I. Auf die AI-GmbH (im Folgenden A) war ein LKW bis zu seiner verkehrsrechtlichen Abmeldung am 8. März 2002 zugelassen. Mit Beschluss des Amtsgerichts vom 7. Dezember 2001 wurde über das Vermögen der A das Insolvenzverfahren eröffnet und der Kläger und Revisionskläger (Kläger) als Insolvenzverwalter bestellt. Dieser erklärte dem Geschäftsführer der A am 30. Januar 2002, dass er das Fahrzeug aus der Masse freigebe.
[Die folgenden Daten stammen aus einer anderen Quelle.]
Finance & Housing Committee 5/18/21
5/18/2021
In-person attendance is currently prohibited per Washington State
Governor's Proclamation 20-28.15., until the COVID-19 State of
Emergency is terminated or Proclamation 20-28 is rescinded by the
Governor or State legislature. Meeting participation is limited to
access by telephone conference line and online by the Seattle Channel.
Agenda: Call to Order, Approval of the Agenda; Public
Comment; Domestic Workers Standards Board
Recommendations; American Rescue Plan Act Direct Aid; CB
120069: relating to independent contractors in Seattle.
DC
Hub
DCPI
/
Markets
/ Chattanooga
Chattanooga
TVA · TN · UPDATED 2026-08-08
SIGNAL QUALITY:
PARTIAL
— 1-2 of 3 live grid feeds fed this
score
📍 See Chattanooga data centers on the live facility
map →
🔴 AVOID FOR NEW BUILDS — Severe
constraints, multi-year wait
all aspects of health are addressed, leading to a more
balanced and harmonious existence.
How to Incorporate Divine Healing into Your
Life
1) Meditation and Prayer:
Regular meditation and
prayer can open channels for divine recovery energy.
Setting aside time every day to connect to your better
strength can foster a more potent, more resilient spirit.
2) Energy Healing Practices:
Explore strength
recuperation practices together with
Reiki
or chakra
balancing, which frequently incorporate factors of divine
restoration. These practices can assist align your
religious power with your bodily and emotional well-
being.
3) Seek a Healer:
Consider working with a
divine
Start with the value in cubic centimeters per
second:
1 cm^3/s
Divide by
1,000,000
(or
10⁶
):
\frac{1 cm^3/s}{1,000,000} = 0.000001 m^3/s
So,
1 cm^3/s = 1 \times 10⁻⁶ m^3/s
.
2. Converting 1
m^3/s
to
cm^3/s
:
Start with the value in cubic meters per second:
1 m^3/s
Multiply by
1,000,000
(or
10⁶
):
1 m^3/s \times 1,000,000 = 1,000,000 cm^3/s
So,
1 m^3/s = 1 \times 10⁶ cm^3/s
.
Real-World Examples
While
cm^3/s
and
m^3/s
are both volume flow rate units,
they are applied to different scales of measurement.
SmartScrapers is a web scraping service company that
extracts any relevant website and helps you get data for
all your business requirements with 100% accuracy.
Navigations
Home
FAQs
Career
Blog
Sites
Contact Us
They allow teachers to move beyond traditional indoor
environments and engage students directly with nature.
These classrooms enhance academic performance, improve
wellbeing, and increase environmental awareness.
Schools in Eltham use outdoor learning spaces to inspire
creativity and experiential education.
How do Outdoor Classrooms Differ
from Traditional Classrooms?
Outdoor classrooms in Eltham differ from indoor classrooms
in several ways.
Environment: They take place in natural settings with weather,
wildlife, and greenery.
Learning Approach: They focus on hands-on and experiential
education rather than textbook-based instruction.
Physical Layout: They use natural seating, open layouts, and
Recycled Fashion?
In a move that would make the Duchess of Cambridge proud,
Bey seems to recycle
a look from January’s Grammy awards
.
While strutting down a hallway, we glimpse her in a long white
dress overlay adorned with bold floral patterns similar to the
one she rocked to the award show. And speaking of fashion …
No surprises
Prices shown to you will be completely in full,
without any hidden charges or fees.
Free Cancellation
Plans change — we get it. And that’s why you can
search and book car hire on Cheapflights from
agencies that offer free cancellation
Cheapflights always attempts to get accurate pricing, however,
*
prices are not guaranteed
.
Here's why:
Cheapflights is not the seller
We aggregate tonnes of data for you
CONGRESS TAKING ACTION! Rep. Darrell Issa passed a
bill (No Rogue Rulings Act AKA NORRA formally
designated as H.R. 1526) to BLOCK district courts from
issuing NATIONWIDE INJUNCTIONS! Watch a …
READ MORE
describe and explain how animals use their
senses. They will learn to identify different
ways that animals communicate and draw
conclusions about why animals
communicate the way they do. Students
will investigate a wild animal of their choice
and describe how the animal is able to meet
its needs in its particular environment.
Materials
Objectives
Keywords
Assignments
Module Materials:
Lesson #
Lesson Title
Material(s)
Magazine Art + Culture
Der Beklagte und Revisionsbeklagte (das Finanzamt --FA--) setzte die Kraftfahrzeugsteuer für das Fahrzeug für den Zeitraum vom 7. Dezember 2001 bis zum 7. März 2002 auf 56 € gegenüber dem Kläger fest. Seinen Einspruch begründete der Kläger u.a. mit der zugleich erklärten Freigabe aus der Masse. Einspruch und Klage blieben erfolglos. Das Finanzgericht (FG) führte zur Begründung seines in Entscheidungen der Finanzgerichte 2007, 1110, veröffentlichten Urteils aus, die Kraftfahrzeugsteuerpflicht könne nicht durch die Freigabe, sondern nur durch eine Aufhebung des "Haltens" mittels Abmeldung des Fahrzeugs bei der Zulassungsstelle herbeigeführt werden.

Hiergegen richtet sich die Revision des Klägers. Das Fahrzeug sei nicht für die Masse genutzt worden und habe auch nicht der Verwaltung des Klägers unterlegen. Er, der Kläger, habe vorgetragen, dass sich das geleaste Fahrzeug zum Zeitpunkt der Eröffnung des Insolvenzverfahrens bereits beim Leasinggeber befunden habe. Insoweit stelle sich die Frage der Darlegungslast. Das FG habe den vorgetragenen Sachverhalt unzutreffend für unerheblich gehalten und ausschließlich auf die Haltereigenschaft abgestellt. Ferner sei zu berücksichtigen gewesen, dass er das Fahrzeug aus der Masse freigegeben habe.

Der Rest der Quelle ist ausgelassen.